The World Bank publishes a number of freely available data sets, including this one, which provides per-country-per year metrics related to global climate change. The data set is available in three different formats: CSV, XML, and XLS. Each version is accessible via HTTP.

Using Power Query in Power BI Desktop makes it easy to include this data in a PBIX file and dataset, but doesn’t provide easy opportunities for reuse.  And because significant transformation is required before the World Bank data can be used, each dataset that incorporates this data needs to duplicate this transformation logic, which is far from ideal.

Power BI dataflows present an obvious and elegant solution to this problem. Using dataflows, a user can use Power Query to define entities that are stored in and managed by the Power BI service. The queries and the transformation logic they contain can be defined once, and the data produced by the queries can be used by authorized users in as many workspaces and datasets as necessary.

But the nature of the World Bank API introduces a few challenges.

  • The Excel data is in the binary XLS format, not XLSX, which means that it requires a gateway to refresh. This isn’t a show-stopper, but I always prefer to avoid using an on-premises gateway to refresh online data. It just feels wrong.
  • The XML and CSV data isn’t actually exposed as XML and CSV files, They’re exposed as Zip files that contain XML and CSV files. And Power Query doesn’t support Zip files as a data source.

Or does it?

BI specialist Ken Russel, with a little help from MVP Chris Webb[1], figured out how to make this work. Ken published a Power Query “M” script that will decompress a Zip file, essentially exposing its content to the rest of the script as if it were a folder containing files.

Life is good.

With this part of the problem solved, the rest is pretty straightforward, especially considering that I already had a Power BI Desktop file that uses the World Bank Excel API, and that solves most of the rest of the problem.
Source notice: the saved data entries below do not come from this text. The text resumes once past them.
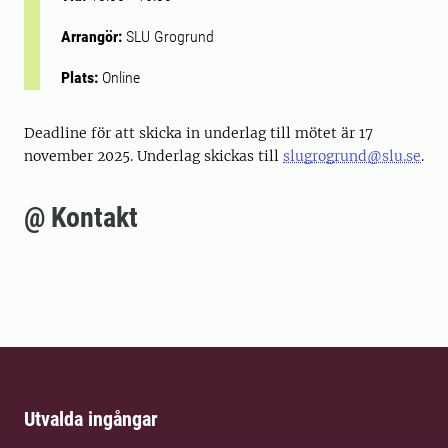
Arrangör:
SLU Grogrund
Plats:
Online
Deadline för att skicka in underlag till mötet är 17
november 2025. Underlag skickas till
slugrogrund@slu.se
.
@ Kontakt
Utvalda ingångar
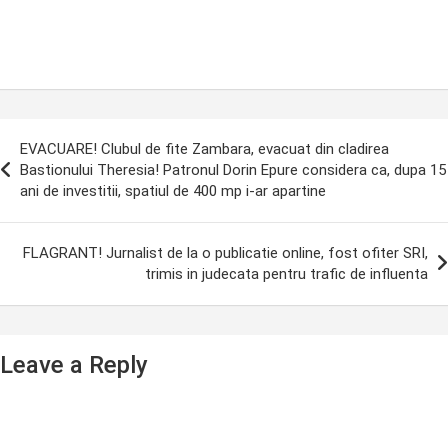
ost
EVACUARE! Clubul de fite Zambara, evacuat din cladirea
avigation
Bastionului Theresia! Patronul Dorin Epure considera ca, dupa 15
ani de investitii, spatiul de 400 mp i-ar apartine
FLAGRANT! Jurnalist de la o publicatie online, fost ofiter SRI,
trimis in judecata pentru trafic de influenta
Leave a Reply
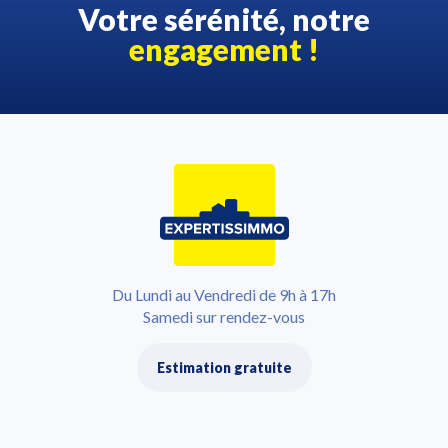
Votre sérénité, notre
engagement !
Du Lundi au Vendredi de 9h à 17h
Samedi sur rendez-vous
Estimation gratuite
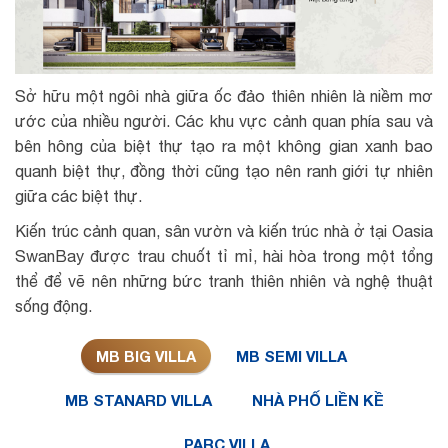
Sở hữu một ngôi nhà giữa ốc đảo thiên nhiên là niềm mơ
ước của nhiều người. Các khu vực cảnh quan phía sau và
bên hông của biệt thự tạo ra một không gian xanh bao
quanh biệt thự, đồng thời cũng tạo nên ranh giới tự nhiên
giữa các biệt thự.
Kiến trúc cảnh quan, sân vườn và kiến trúc nhà ở tại Oasia
SwanBay được trau chuốt tỉ mỉ, hài hòa trong một tổng
thể để vẽ nên những bức tranh thiên nhiên và nghệ thuật
sống động.
MB BIG VILLA
MB SEMI VILLA
MB STANARD VILLA
NHÀ PHỐ LIỀN KỀ
PARC VILLA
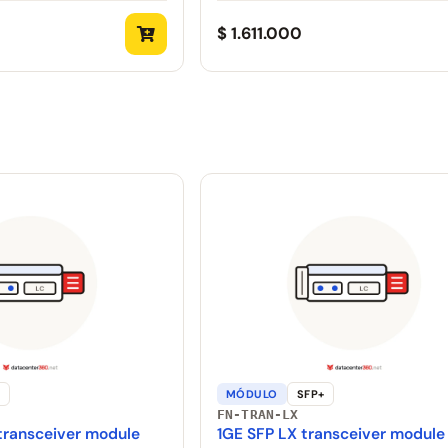
$ 1.611.000
+
MÓDULO
SFP+
FN-TRAN-LX
transceiver module
1GE SFP LX transceiver module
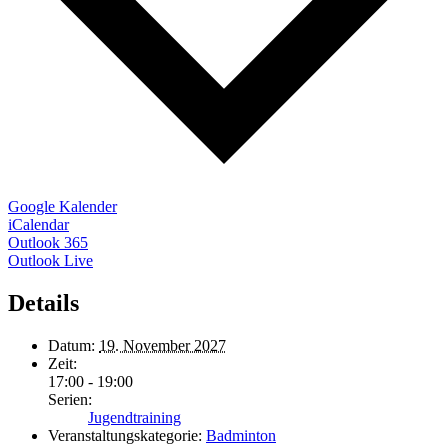
Google Kalender
iCalendar
Outlook 365
Outlook Live
Details
Datum:
19. November 2027
Zeit:
17:00 - 19:00
Serien:
Jugendtraining
Veranstaltungskategorie:
Badminton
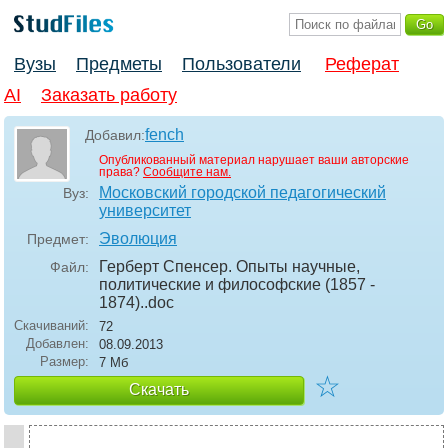
Вузы
Предметы
Пользователи
Реферат
AI
Заказать работу
fench
Добавил:
Опубликованный материал нарушает ваши авторские
права?
Сообщите нам.
Московский городской педагогический
Вуз:
университет
Эволюция
Предмет:
Герберт Спенсер. Опыты научные,
Файл:
политические и философские (1857 -
1874).
.doc
Скачиваний:
72
Добавлен:
08.09.2013
Размер:
7 Мб
☆
Скачать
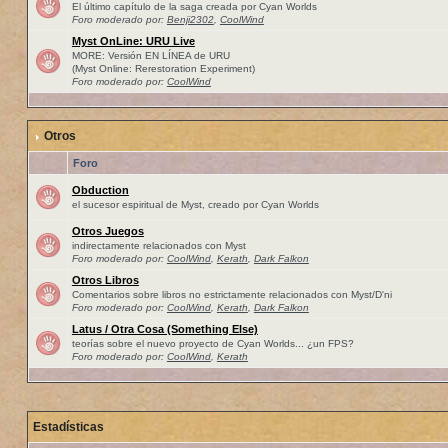
El último capítulo de la saga creada por Cyan Worlds
Foro moderado por:
Benji2302
,
CoolWind
Myst OnLine: URU Live
MORE: Versión EN LÍNEA de URU
(Myst Online: Rerestoration Experiment)
Foro moderado por:
CoolWind
Otros
Foro
Obduction
el sucesor espiritual de Myst, creado por Cyan Worlds
Otros Juegos
indirectamente relacionados con Myst
Foro moderado por:
CoolWind
,
Kerath
,
Dark Falkon
Otros Libros
Comentarios sobre libros no estrictamente relacionados con Myst/D'ni
Foro moderado por:
CoolWind
,
Kerath
,
Dark Falkon
Latus / Otra Cosa (Something Else)
teorías sobre el nuevo proyecto de Cyan Worlds... ¿un FPS?
Foro moderado por:
CoolWind
,
Kerath
Estadísticas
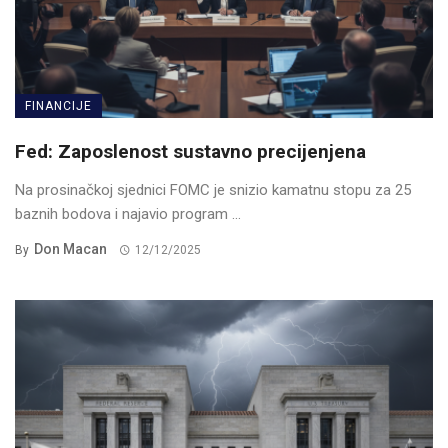
FINANCIJE
Fed: Zaposlenost sustavno precijenjena
Na prosinačkoj sjednici FOMC je snizio kamatnu stopu za 25
baznih bodova i najavio program ...
Don Macan
By
12/12/2025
With a little text editing aided by the Power Query extension for Visual Studio Code, I ended up with two queries: one for per-country metadata, and one for the climate change data itself[2]. I can now get into the fun and easy part: dataflows.

I’ll start by opening my workspace, and creating a new dataflow, and adding an entity.

01 - Create new dataflow

02 - New entity

Since I already have the query written, I’ll choose “Blank Query” from the available data sources, and I’ll just paste in the query text.

03 - Blank Query

04 - Query 1

At this point, all I need to do is give the query a name that will be meaningful and understandable to the users who will have access to the dataflow. As you can see in the screen shot below, even though the query was written largely by hand, all of the steps are maintained and can be interacted with in the Power Query editor.

05 - Edit Query

Once I finish with the first entity, I can follow the same basic steps with the second entity, and can save the dataflow.

06 - Save dataflow

Since the dataflow can’t be used until its entities contain data, I’ll refresh it immediately. The dataflow and its last refresh time will now be shown in the dataflows list in my workspace.[3]

07 - Refreshing

From this point on, no user in my organization who wants to include World Bank climate change data in her reports will need to connect to the World Bank API and transform it until it is fit for purpose. All users will need to do is connect to Power BI dataflows from Power BI Desktop, where the data is always available, always current, and always consistent, managed by the Power BI service. Life is good.

08 - Get data

Obviously, this pattern doesn’t apply only to World Bank data. It applies to any external data source where multiple users need to use the data in different solutions. It can also apply to internal/organizational data sources that need to be transformed to prepare them for analytics.


[1] See Ken’s awesome blog post here for the full details.

[2] You can download the queries from OneDrive: World Bank Metadata.pq, and World Bank Climate Change Data.pq.

[3] I could also set up a refresh schedule to ensure that the data in the entities is always current, but I’m saving this for a future blog post.